IN JERMYN STREET.


A couple of small, quiet hotels in Jermyn street—a street which runs parallel with Piccadilly—may be found pleasant by families or by ladies without escort. They lack that bustle and noise to which some people object, and they are not “company hotels,” that is to say the head and front of each is always visible and approachable. Mr. Rawlings is proprietor of the Rawlings Hotel, and Mr. Morle with his family keeps and manages the house which bears his name.

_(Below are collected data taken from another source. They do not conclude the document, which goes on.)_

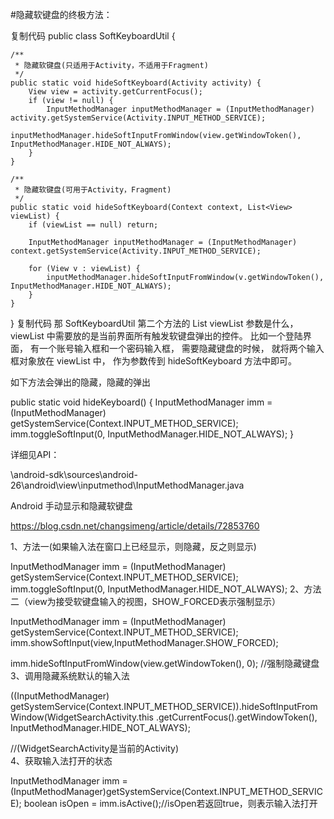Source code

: #隐藏软键盘的终极方法：

复制代码
public class SoftKeyboardUtil {

    /**
     * 隐藏软键盘(只适用于Activity，不适用于Fragment)
     */
    public static void hideSoftKeyboard(Activity activity) {
        View view = activity.getCurrentFocus();
        if (view != null) {
            InputMethodManager inputMethodManager = (InputMethodManager) activity.getSystemService(Activity.INPUT_METHOD_SERVICE);
            inputMethodManager.hideSoftInputFromWindow(view.getWindowToken(), InputMethodManager.HIDE_NOT_ALWAYS);
        }
    }

    /**
     * 隐藏软键盘(可用于Activity，Fragment)
     */
    public static void hideSoftKeyboard(Context context, List<View> viewList) {
        if (viewList == null) return;

        InputMethodManager inputMethodManager = (InputMethodManager) context.getSystemService(Activity.INPUT_METHOD_SERVICE);

        for (View v : viewList) {
            inputMethodManager.hideSoftInputFromWindow(v.getWindowToken(), InputMethodManager.HIDE_NOT_ALWAYS);
        }
    }
}
复制代码
那 SoftKeyboardUtil 第二个方法的 List<View> viewList 参数是什么， viewList 中需要放的是当前界面所有触发软键盘弹出的控件。 比如一个登陆界面， 有一个账号输入框和一个密码输入框， 需要隐藏键盘的时候， 就将两个输入框对象放在 viewList 中， 作为参数传到 hideSoftKeyboard 方法中即可。

 

如下方法会弹出的隐藏，隐藏的弹出

public static void hideKeyboard() {
    InputMethodManager imm = (InputMethodManager) getSystemService(Context.INPUT_METHOD_SERVICE);
    imm.toggleSoftInput(0, InputMethodManager.HIDE_NOT_ALWAYS);
}
 

详细见API：

\android-sdk\sources\android-26\android\view\inputmethod\InputMethodManager.java

 

Android 手动显示和隐藏软键盘

https://blog.csdn.net/changsimeng/article/details/72853760

 

1、方法一(如果输入法在窗口上已经显示，则隐藏，反之则显示)

InputMethodManager imm = (InputMethodManager) getSystemService(Context.INPUT_METHOD_SERVICE); 
imm.toggleSoftInput(0, InputMethodManager.HIDE_NOT_ALWAYS); 
2、方法二（view为接受软键盘输入的视图，SHOW_FORCED表示强制显示）

InputMethodManager imm = (InputMethodManager) getSystemService(Context.INPUT_METHOD_SERVICE); 
imm.showSoftInput(view,InputMethodManager.SHOW_FORCED);

imm.hideSoftInputFromWindow(view.getWindowToken(), 0); //强制隐藏键盘
3、调用隐藏系统默认的输入法

((InputMethodManager) getSystemService(Context.INPUT_METHOD_SERVICE)).hideSoftInputFromWindow(WidgetSearchActivity.this
.getCurrentFocus().getWindowToken(), InputMethodManager.HIDE_NOT_ALWAYS);  

//(WidgetSearchActivity是当前的Activity)  
4、获取输入法打开的状态

InputMethodManager imm = (InputMethodManager)getSystemService(Context.INPUT_METHOD_SERVICE); 
boolean isOpen = imm.isActive();//isOpen若返回true，则表示输入法打开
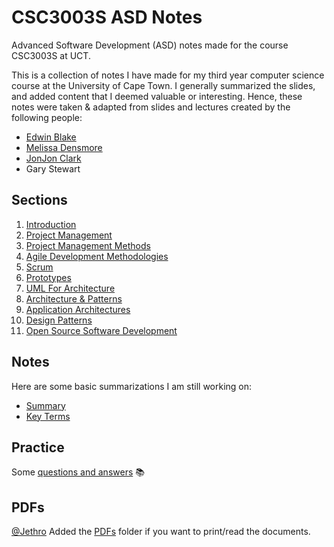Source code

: # CSC3003S ASD Notes 
Advanced Software Development (ASD) notes made for the course CSC3003S at UCT.

This is a collection of notes I have made for my third year computer science course at the University of Cape Town. I generally summarized the slides, and added content that I deemed valuable or interesting. Hence, these notes were taken & adapted from slides and lectures created by the following people:
* [Edwin Blake](https://people.cs.uct.ac.za/~edwin/)
* [Melissa Densmore](http://ict4d.cs.uct.ac.za/user/10)
* [JonJon Clark](https://www.linkedin.com/in/jonathan-clark-637344143/)
* Gary Stewart

## Sections
1. [Introduction](ASD00.md)
2. [Project Management](ASD02.md)
3. [Project Management Methods](ASD03.md)
4. [Agile Development Methodologies](ASD04.md)
5. [Scrum](ASD05.md)
6. [Prototypes](ASD06.md)
7. [UML For Architecture](ASD07.md)
8. [Architecture & Patterns](ASD08.md)
9.  [Application Architectures](ASD09.md)
10. [Design Patterns](ASD10.md)
11. [Open Source Software Development](ASD11.md)

## Notes
Here are some basic summarizations I am still working on:
* [Summary](Summary.md)
* [Key Terms](keyTerms.md)

## Practice
Some [questions and answers](Practice.md) 📚

## PDFs
[@Jethro](https://github.com/mlljet002) Added the [PDFs](/PDFs) folder if you want to print/read the documents.
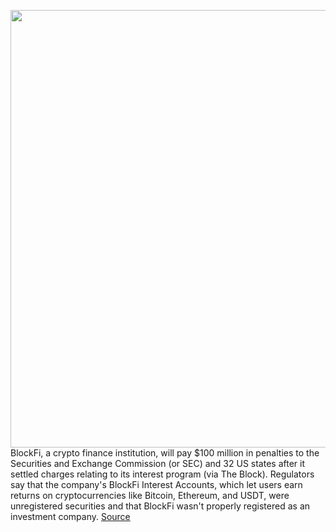 <img src='https://cdn.vox-cdn.com/thumbor/0QVg4Ii8i4TCQDgKuaBlGOk05OU=/0x0:2040x1360/1200x800/filters:focal(857x517:1183x843)/cdn.vox-cdn.com/uploads/chorus_image/image/70508198/mdoying_180308_2373_0059still.0.jpg' width='700px' /><br/>
BlockFi, a crypto finance institution, will pay $100 million in penalties to the Securities and Exchange Commission (or SEC) and 32 US states after it settled charges relating to its interest program (via The Block). Regulators say that the company's BlockFi Interest Accounts, which let users earn returns on cryptocurrencies like Bitcoin, Ethereum, and USDT, were unregistered securities and that BlockFi wasn't properly registered as an investment company.
<a href='https://www.theverge.com/2022/2/14/22933245/sec-blockfi-settlement-interest-account-yield-filing-register-crypto'> Source <a/>
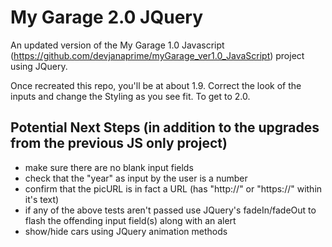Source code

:My Garage 2.0 JQuery
====================

An updated version of the My Garage 1.0 Javascript (https://github.com/devjanaprime/myGarage_ver1.0_JavaScript) project using JQuery.

Once recreated this repo, you'll be at about 1.9. Correct the look of the inputs and change the Styling as you see fit. To get to 2.0.

Potential Next Steps (in addition to the upgrades from the previous JS only project)
----------------------------------------
* make sure there are no blank input fields
* check that the "year" as input by the user is a number
* confirm that the picURL is in fact a URL (has "http://" or "https://" within it's text)
* if any of the above tests aren't passed use JQuery's fadeIn/fadeOut to flash the offending input field(s) along with an alert
* show/hide cars using JQuery animation methods
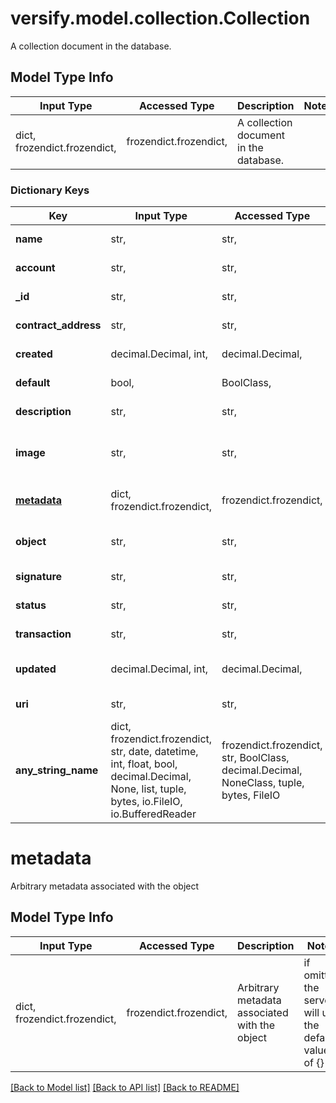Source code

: # versify.model.collection.Collection

A collection document in the database.

## Model Type Info
Input Type | Accessed Type | Description | Notes
------------ | ------------- | ------------- | -------------
dict, frozendict.frozendict,  | frozendict.frozendict,  | A collection document in the database. | 

### Dictionary Keys
Key | Input Type | Accessed Type | Description | Notes
------------ | ------------- | ------------- | ------------- | -------------
**name** | str,  | str,  | The name of the collection | 
**account** | str,  | str,  | The account the collection belongs to | 
**_id** | str,  | str,  | Unique identifier for the collection | [optional] 
**contract_address** | str,  | str,  | The address of the contract | [optional] 
**created** | decimal.Decimal, int,  | decimal.Decimal,  | The timestamp when the event was created | [optional] 
**default** | bool,  | BoolClass,  | Whether this is the default collection | [optional] if omitted the server will use the default value of False
**description** | str,  | str,  | The description of the collection | [optional] 
**image** | str,  | str,  | The image of the collection | [optional] if omitted the server will use the default value of "https://cdn.versifylabs.com/branding/Logos/verisify-logo-transparent-bg.png"
**[metadata](#metadata)** | dict, frozendict.frozendict,  | frozendict.frozendict,  | Arbitrary metadata associated with the object | [optional] if omitted the server will use the default value of {}
**object** | str,  | str,  | The object type. Always \&quot;collection\&quot; | [optional] if omitted the server will use the default value of "collection"
**signature** | str,  | str,  | The signature of the collection | [optional] 
**status** | str,  | str,  | The status of the collection | [optional] if omitted the server will use the default value of "new"
**transaction** | str,  | str,  | The transaction of the collection | [optional] 
**updated** | decimal.Decimal, int,  | decimal.Decimal,  | The timestamp when the event was last updated | [optional] 
**uri** | str,  | str,  | The uri of the collection | [optional] 
**any_string_name** | dict, frozendict.frozendict, str, date, datetime, int, float, bool, decimal.Decimal, None, list, tuple, bytes, io.FileIO, io.BufferedReader | frozendict.frozendict, str, BoolClass, decimal.Decimal, NoneClass, tuple, bytes, FileIO | any string name can be used but the value must be the correct type | [optional]

# metadata

Arbitrary metadata associated with the object

## Model Type Info
Input Type | Accessed Type | Description | Notes
------------ | ------------- | ------------- | -------------
dict, frozendict.frozendict,  | frozendict.frozendict,  | Arbitrary metadata associated with the object | if omitted the server will use the default value of {}

[[Back to Model list]](../../README.md#documentation-for-models) [[Back to API list]](../../README.md#documentation-for-api-endpoints) [[Back to README]](../../README.md)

While Jermyn street is narrow and its two hotels are quiet, plenty of life and gayety are to be had near at hand. Bond street and Regent street, two of the most fashionable shopping streets of London, are hard by, and the parks and palaces are within walking distance. Rawlings’ Hotel is famous for its cuisine, and a feature at Morle’s is that you can arrange to live on the American plan if you prefer, the charges being “inclusive,” as they call this plan there, and very moderate withal. Both these houses are homelike and comfortable, but they are not strictly fashionable.

Do not confuse Morle’s in Jermyn street with Morley’s in Trafalgar square. Morley’s has a magnificent outlook, with the noble Nelson Monument, Landseer’s lions and the playing fountains in front, and the dinner served at Morley’s is of the best quality, but the house is very old and rather worn, notwithstanding its white and attractive exterior.